Astrophysicists say they are a step closer to understanding the origin of a faint glow of gamma rays covering the night sky.
They have found that this light is brighter in regions that contain a lot of matter and dimmer where matter is sparser – a correlation that could help them narrow down the properties of exotic astrophysical objects and invisible dark matter.
The international team created the map above by combining a year of data from the Dark Energy Survey (DES), which takes optical images of the sky, with nine years of data from the Fermi Gamma-ray Space Telescope, which observes cosmic gamma rays while it orbits the Earth.

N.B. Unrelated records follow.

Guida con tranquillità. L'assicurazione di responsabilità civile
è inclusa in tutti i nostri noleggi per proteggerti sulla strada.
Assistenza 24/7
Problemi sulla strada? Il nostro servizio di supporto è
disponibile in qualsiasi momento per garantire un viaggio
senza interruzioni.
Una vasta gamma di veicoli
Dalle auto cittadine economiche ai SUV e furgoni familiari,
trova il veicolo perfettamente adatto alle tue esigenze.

The glow, known as unresolved gamma-ray background, stems from sources that are so faint and far away that researchers can’t identify them individually. Yet, the fact that the locations where these gamma rays originate match up with where mass is found in the distant universe could be a key puzzle piece in identifying those sources.
“The background is the sum of a lot of things ‘out there’ that produce gamma rays,” says Simone Ammazzalorso from the University of Turin, Italy, who co-led the analysis.
“Having been able to measure for the first time its correlation with gravitational lensing – tiny distortions of images of far galaxies produced by the distribution of matter – helps us disentangle them.”
What’s really intriguing, adds Daniel Gruen from Stanford University in the US, is that the correlation they measured doesn’t completely match their expectations.
“This could mean that we either need to adjust our existing models for objects that emit gamma rays, or it could hint at other sources, such as dark matter.”
The study has been accepted for publication in the journal Physical Review Letters.